I'm perfectly willing to be told my interpretation was too optimistic, though :-) And it's not actually a critical issue for me since I can easily work around the differences across versions of Julia by just being a little less lazy — I was ultimately abusing Julia's @fastmath macro to just get a version of sqrt that doesn't do the domain (x < 0) check since I know by construction that won't happen in my algorithm.


> I did some analysis of that for x86 in bug 21385. Even identical asm is not
> guaranteed to produce identical results - if we use an estimate instruction,
> that can vary depending on CPU model.

Kind of a side comment at this point, but I've been doing single CPU tests thus far and plan to expand to a couple of different architectures soon. My goal for the moment is a best-reasonable effort algorithm, wherein I make use of numerical best practices in designing the algorithm, but I'm not (yet) going to bend over backwards if one CPU has poorer accuracy of say it's sqrt instruction than another. (I do still want the speed afforded by CPU instructions versus library calls.)

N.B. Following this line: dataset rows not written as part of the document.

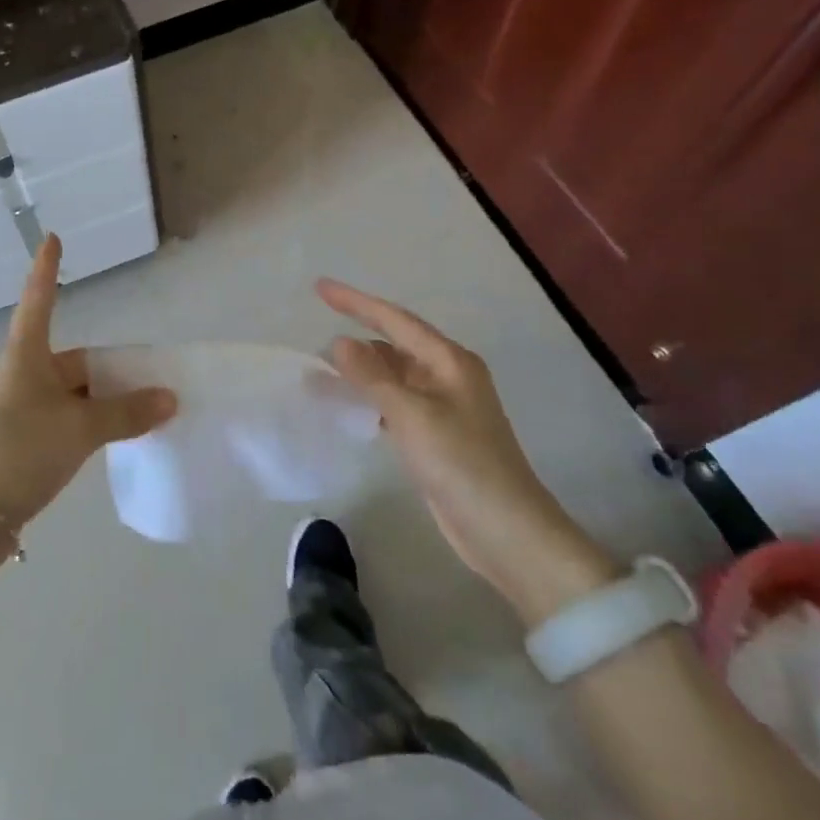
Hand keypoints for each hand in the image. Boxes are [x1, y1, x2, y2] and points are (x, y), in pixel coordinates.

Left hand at [0, 235, 176, 527]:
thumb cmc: (19, 451)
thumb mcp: (79, 430)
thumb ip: (126, 412)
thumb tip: (169, 397)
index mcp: (25, 355)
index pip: (39, 299)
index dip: (48, 269)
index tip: (53, 238)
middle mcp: (19, 373)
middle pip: (72, 360)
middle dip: (110, 370)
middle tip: (153, 383)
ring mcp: (16, 407)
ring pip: (70, 392)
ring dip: (102, 400)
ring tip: (142, 414)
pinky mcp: (16, 438)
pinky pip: (61, 417)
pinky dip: (87, 422)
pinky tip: (110, 438)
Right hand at [317, 280, 616, 613]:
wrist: (505, 531)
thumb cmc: (461, 463)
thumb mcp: (412, 414)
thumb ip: (372, 376)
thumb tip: (339, 342)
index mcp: (448, 361)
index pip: (394, 319)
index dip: (355, 302)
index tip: (319, 287)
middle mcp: (447, 376)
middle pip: (393, 344)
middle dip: (355, 339)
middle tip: (313, 340)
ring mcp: (442, 407)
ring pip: (392, 376)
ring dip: (359, 372)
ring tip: (320, 373)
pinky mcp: (436, 436)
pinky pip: (394, 403)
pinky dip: (370, 399)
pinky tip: (347, 406)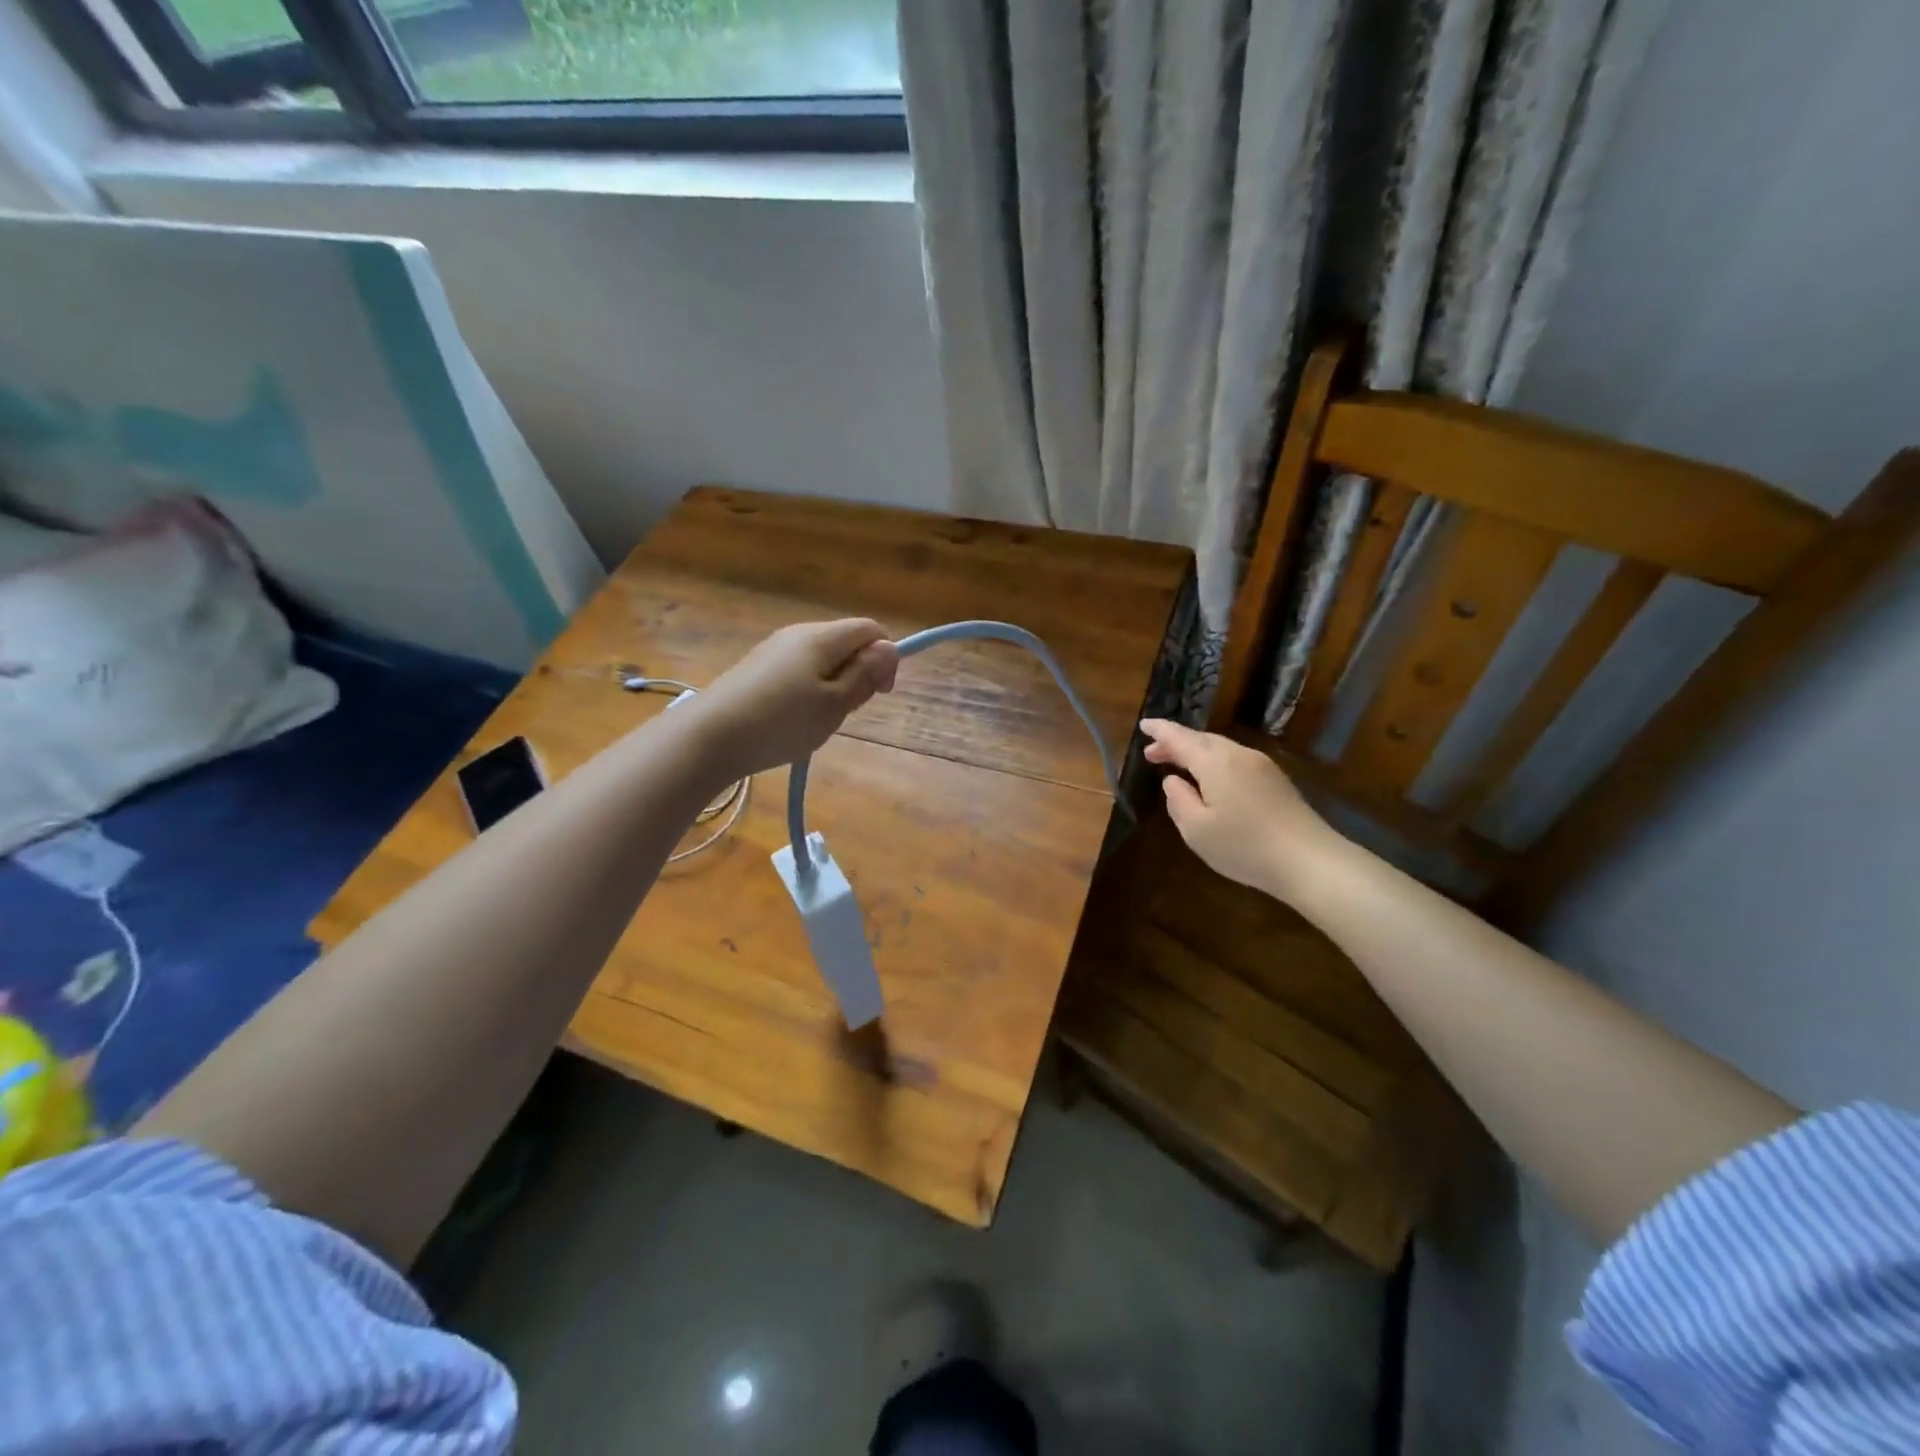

> So again, I'm not opposed to tightening the semantics, but I'm not entirely
> sure what effects that might have. We may end up losing an optimization
> somewhere and getting the opposite bug report where the stricter
> interpretation means we didn't produce as fast a sequence as someone else
> was expecting.

I think we're in agreement. It'd be nice to have some clarification on what the semantics are just because there are reasonable yet disjoint interpretations possible.

I don't _need_ this to be "fixed" to make progress, and Julia admittedly sits in a unique space where single-instruction fast-math flags are easy to make.